- Born: Arlyn Sharon Dunetz December 31, 1944 (age 81) New York City, U.S.
- Other name: Heart Phoenix
- Occupation: Activist
- Spouses: ; John Lee Bottom ​ ​(m. 1968; div. 1997)​ ; Jeffrey Weisberg ​ ​(m. 2001)​
- Children: River; Rain; Joaquin; Liberty; Summer;

= Arlyn Phoenix =

American activist

Arlyn Sharon Phoenix (born December 31, 1944), commonly known as Heart Phoenix, is an American social activist and mother of actors River, Rain, Joaquin, Liberty, and Summer Phoenix.

== Early life ==
Arlyn Phoenix was born on December 31, 1944, in The Bronx, New York City, the daughter of Margaret (née Lefkowitz; 1916–1998) and Meyer Dunetz (1910–1996). Arlyn was raised with her two sisters, Rhoda and Merle (Sun). Her mother's family was from Hungary, and her father's family was from Russia. Although Arlyn's family was Jewish and celebrated the Jewish culture and holidays, they did not attend synagogue.

== Adult life ==
Arlyn Phoenix left New York in 1968 and moved to California, where she met her future husband John Lee Bottom (1947–2015).

They traveled together along the West Coast, picking fruit and vegetables along the way, and their first son River was born August 23, 1970.

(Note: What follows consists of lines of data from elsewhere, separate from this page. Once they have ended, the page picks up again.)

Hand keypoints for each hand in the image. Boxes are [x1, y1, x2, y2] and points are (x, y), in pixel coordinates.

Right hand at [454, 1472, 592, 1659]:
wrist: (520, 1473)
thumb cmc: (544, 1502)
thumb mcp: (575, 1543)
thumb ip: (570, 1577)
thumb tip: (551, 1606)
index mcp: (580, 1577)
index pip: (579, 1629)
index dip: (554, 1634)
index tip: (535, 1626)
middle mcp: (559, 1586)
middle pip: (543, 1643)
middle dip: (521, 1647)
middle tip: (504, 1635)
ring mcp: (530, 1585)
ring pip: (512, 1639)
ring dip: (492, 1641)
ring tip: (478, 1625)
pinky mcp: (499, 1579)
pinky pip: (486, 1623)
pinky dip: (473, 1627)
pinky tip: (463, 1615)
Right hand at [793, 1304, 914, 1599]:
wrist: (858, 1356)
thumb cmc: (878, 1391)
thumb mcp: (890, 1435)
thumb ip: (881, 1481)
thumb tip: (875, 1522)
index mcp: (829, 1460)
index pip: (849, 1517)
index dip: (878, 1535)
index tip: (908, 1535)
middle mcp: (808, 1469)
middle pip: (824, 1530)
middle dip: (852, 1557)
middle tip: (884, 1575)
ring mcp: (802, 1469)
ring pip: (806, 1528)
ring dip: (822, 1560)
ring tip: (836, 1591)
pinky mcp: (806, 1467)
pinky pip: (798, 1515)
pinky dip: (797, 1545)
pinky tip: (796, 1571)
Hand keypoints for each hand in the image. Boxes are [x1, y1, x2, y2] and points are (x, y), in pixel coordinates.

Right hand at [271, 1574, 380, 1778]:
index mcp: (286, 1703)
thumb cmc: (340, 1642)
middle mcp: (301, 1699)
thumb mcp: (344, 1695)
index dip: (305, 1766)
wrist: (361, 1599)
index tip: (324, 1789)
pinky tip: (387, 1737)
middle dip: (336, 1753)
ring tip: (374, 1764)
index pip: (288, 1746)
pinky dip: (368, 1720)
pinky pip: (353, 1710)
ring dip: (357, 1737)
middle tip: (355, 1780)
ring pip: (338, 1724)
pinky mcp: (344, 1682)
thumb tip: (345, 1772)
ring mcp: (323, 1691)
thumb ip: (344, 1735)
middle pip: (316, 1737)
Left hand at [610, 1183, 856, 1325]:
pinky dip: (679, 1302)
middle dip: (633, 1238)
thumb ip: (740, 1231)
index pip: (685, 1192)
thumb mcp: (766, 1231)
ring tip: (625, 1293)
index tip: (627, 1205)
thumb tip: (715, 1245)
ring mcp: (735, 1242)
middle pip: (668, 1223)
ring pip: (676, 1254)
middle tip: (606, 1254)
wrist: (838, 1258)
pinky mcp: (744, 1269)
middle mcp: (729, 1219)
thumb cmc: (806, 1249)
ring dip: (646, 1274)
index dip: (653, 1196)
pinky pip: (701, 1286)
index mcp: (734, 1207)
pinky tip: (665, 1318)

Soon after their first daughter Rain was born in 1972, they joined the religious group The Children of God and toured Mexico, Puerto Rico, and South America as missionaries of the cult for several years. It was during this time that their son and daughter Joaquin and Liberty (Libertad) were born. Arlyn and John renamed themselves for a brief period, taking the biblical names Jochebed and Amram, respectively.

The couple eventually grew disillusioned with the Children of God and left in 1977. Arlyn later stated that she and her husband were opposed to the cult's increasingly distorted rules, particularly the practice of flirty fishing. They returned to the U.S. in late 1977 and lived in Winter Park, Florida, where Arlyn gave birth to her youngest child, Summer. Around this time, they legally adopted the surname Phoenix (Arlyn later changed her first name to Heart in 1988) and began to embrace veganism as their new diet and lifestyle.

The parents took their five children and headed back to California, where Arlyn got a job as an executive secretary for NBC. She later hired an agent, Iris Burton, who eventually got all of her children acting work. John and Arlyn divorced in 1997. She is now married to her second husband, Jeffrey Weisberg.

Phoenix was the executive director of The Florida School of Traditional Midwifery for five years, one of 10 accredited direct entry midwifery schools in the country.

In 2012, she co-founded the non-profit organization River Phoenix Center for Peacebuilding which provides and promotes the best practices and principles of peacebuilding and global sustainability.

She is on the Board of Directors of Peace Alliance, an organization which supports the creation of a United States Department of Peace.